Wait 12+ months for your "eventually" list. Games you'll get to someday. At a year out, you're looking at 50-60% off, GOTY editions with all DLC included, and a fully patched experience. This is patient gaming at its best.
Let subscriptions do the work for everything else. Between Game Pass, PS Plus Extra, and Epic's free games, hundreds of titles flow through these services every year. Set up your watchlist and let the deals come to you.
How to Actually Track All of This
Manually checking five different stores every week isn't realistic. Here's what works:
Set price alerts. Tools like IsThereAnyDeal (PC), Deku Deals (Nintendo), and PSPrices (PlayStation) let you set a target price and get notified when it hits. Vaulted.Games tracks prices across all platforms in one place, alongside your wishlist and backlog, so you can see exactly when your target price gets hit without checking six different apps.
Claim every free Epic game. Even if you won't play it this month (or this year), claim it. It costs nothing and takes 30 seconds. Some of these are $60 games that became free.

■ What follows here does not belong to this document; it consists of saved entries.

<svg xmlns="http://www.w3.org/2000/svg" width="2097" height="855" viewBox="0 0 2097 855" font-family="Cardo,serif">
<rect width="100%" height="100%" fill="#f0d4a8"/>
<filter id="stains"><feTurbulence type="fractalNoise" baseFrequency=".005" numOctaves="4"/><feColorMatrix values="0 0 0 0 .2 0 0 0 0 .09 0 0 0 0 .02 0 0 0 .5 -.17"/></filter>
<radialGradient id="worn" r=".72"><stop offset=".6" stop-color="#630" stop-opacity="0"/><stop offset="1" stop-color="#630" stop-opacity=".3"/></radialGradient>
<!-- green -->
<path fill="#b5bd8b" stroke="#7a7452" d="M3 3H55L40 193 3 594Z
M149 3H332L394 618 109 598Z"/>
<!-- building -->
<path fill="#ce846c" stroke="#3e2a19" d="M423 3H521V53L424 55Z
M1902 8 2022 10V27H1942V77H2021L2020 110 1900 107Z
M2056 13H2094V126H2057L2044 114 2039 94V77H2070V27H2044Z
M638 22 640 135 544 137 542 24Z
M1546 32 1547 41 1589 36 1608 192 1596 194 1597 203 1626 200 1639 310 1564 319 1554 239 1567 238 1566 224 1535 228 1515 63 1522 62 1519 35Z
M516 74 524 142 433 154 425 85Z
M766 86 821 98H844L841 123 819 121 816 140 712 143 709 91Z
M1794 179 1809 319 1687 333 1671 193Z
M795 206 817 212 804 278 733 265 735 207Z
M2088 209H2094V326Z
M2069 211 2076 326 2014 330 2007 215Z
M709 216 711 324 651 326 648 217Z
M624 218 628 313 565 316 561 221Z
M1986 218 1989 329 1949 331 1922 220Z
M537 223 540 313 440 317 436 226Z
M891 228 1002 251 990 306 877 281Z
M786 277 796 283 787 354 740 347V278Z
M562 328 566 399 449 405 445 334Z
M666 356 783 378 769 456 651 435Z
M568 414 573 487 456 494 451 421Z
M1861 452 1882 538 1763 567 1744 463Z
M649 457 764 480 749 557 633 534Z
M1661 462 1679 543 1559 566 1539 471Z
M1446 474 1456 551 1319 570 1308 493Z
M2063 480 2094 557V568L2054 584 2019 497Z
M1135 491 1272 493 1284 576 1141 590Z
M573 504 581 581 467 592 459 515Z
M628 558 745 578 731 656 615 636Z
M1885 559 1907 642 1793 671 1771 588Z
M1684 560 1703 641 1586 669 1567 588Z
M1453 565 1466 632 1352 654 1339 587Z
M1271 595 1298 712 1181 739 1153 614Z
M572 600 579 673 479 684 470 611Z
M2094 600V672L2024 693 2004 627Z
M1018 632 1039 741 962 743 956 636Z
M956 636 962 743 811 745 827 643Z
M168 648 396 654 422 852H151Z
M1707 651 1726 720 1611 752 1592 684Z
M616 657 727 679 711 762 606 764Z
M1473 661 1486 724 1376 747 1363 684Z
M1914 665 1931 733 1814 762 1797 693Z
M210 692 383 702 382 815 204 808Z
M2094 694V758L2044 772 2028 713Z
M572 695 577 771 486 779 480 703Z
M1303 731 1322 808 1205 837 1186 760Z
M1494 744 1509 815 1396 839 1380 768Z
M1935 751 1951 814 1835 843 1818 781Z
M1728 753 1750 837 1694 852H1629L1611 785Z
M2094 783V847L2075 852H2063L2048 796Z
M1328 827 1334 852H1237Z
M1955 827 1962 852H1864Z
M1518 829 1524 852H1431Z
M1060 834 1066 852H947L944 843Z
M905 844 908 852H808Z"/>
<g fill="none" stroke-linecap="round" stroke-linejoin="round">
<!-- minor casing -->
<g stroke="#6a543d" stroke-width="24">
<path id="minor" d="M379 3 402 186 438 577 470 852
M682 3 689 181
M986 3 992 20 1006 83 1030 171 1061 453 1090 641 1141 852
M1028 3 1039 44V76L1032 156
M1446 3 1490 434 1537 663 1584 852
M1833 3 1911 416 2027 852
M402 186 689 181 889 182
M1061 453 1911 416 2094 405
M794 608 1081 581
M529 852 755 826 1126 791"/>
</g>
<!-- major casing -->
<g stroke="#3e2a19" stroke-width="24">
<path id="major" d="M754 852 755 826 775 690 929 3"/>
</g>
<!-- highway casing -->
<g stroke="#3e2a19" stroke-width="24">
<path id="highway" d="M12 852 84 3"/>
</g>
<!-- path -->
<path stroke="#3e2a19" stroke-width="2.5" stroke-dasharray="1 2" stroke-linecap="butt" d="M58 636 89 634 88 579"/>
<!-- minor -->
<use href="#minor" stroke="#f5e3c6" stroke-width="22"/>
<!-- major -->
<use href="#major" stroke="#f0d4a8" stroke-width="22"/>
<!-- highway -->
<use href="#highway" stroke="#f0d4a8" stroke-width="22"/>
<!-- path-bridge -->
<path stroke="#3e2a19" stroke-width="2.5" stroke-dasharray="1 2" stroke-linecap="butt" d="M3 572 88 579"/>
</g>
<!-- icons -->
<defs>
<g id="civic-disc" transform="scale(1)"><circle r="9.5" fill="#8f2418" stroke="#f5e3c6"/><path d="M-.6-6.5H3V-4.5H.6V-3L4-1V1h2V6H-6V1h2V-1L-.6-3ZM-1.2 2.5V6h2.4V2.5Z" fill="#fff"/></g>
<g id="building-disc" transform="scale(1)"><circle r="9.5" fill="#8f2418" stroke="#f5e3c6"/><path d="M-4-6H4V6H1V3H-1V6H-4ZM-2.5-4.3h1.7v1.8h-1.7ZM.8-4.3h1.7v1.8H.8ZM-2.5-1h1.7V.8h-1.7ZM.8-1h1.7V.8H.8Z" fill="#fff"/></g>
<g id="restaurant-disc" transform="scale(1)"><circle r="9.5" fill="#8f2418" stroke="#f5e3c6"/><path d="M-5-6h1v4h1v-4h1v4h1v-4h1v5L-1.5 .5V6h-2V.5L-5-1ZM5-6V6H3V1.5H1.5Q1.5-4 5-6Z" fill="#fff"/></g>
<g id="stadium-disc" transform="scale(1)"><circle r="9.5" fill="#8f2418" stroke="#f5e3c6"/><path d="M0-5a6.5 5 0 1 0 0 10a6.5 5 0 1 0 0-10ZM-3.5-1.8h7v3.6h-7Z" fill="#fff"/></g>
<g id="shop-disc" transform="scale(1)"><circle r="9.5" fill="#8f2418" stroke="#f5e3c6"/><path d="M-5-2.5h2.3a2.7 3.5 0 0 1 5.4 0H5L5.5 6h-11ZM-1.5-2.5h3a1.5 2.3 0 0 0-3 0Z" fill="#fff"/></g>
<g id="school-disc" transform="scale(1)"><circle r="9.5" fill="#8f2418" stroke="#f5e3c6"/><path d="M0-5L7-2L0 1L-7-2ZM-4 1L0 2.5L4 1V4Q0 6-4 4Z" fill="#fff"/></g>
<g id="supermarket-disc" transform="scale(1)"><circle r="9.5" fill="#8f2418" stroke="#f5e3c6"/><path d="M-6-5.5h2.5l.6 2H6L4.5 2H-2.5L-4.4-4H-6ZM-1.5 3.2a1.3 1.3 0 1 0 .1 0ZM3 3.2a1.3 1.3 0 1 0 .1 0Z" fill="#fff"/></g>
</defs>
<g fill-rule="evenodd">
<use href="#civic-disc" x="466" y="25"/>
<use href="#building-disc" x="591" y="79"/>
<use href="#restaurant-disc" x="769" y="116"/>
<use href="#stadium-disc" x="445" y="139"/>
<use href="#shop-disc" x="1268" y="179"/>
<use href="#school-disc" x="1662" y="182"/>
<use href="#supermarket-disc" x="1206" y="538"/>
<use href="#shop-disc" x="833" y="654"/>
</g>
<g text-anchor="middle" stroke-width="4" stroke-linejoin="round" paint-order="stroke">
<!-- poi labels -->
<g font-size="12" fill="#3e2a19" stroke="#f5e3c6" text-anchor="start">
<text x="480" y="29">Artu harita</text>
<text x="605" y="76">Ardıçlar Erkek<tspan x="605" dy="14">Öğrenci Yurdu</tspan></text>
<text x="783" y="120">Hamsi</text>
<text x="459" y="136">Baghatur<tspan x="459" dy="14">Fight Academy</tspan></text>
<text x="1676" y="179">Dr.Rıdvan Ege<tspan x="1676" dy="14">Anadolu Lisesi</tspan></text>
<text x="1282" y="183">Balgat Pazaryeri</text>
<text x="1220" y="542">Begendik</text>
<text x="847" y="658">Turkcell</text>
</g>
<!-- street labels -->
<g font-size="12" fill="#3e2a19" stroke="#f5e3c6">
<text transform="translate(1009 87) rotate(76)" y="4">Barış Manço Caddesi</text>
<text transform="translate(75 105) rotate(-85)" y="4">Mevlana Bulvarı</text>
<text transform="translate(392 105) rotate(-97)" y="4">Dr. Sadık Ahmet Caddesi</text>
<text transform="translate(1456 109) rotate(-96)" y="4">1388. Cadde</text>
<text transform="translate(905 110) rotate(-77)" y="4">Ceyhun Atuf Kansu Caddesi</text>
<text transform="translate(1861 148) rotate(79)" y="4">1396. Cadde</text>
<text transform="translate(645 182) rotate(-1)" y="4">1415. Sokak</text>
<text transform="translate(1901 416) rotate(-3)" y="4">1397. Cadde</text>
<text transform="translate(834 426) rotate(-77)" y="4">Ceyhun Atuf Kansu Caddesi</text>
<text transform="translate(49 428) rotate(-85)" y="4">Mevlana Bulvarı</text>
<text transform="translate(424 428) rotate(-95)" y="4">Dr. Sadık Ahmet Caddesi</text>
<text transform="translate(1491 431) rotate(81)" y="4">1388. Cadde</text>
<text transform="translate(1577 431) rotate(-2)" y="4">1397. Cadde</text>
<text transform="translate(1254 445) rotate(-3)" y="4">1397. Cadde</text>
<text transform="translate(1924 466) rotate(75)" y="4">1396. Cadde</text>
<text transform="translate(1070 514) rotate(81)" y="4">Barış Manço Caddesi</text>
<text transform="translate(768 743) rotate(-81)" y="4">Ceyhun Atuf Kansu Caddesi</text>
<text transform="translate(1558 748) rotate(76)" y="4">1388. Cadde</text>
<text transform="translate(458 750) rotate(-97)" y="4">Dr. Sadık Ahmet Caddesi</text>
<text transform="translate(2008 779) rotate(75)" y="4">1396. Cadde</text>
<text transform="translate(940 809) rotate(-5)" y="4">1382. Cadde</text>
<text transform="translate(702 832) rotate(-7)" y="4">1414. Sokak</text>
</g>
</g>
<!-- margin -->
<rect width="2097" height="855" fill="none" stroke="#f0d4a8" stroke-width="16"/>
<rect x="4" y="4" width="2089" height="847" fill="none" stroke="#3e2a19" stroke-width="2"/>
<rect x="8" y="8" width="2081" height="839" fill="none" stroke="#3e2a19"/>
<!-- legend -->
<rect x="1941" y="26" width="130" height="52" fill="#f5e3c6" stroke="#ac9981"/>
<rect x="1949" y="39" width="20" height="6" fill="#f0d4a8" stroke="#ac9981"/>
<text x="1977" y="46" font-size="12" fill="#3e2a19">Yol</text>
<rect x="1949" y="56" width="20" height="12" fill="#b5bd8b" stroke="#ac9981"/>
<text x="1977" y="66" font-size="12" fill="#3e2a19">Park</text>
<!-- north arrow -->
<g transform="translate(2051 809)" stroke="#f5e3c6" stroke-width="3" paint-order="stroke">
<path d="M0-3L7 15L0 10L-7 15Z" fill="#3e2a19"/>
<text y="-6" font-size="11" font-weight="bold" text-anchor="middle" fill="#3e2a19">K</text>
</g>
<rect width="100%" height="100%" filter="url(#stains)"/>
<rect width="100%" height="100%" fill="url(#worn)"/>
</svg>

Watch the seasonal calendar. Steam's Summer and Winter sales are the two biggest discount events on PC. PlayStation's Days of Play hits mid-year. Black Friday is platform-agnostic gold. Mark these on your actual calendar and do your bulk buying during these windows.
The Bottom Line
The data is pretty clear. For most games on most platforms, the 6-month mark is where patience really starts paying off, cutting your costs nearly in half. A full year gets you 50-60% savings and a better game (patched, reviewed, possibly bundled with DLC). And if you can wait two years or lean on subscriptions, you're looking at 70-80% savings.
The big exceptions are Nintendo (double all wait times, halve all savings), mega-hits that hold their value (Baldur's Gate 3, Elden Ring), and multiplayer games where the community won't wait for you.
Set your price alerts, know your tiers, and stop paying launch tax on games you won't play for months anyway.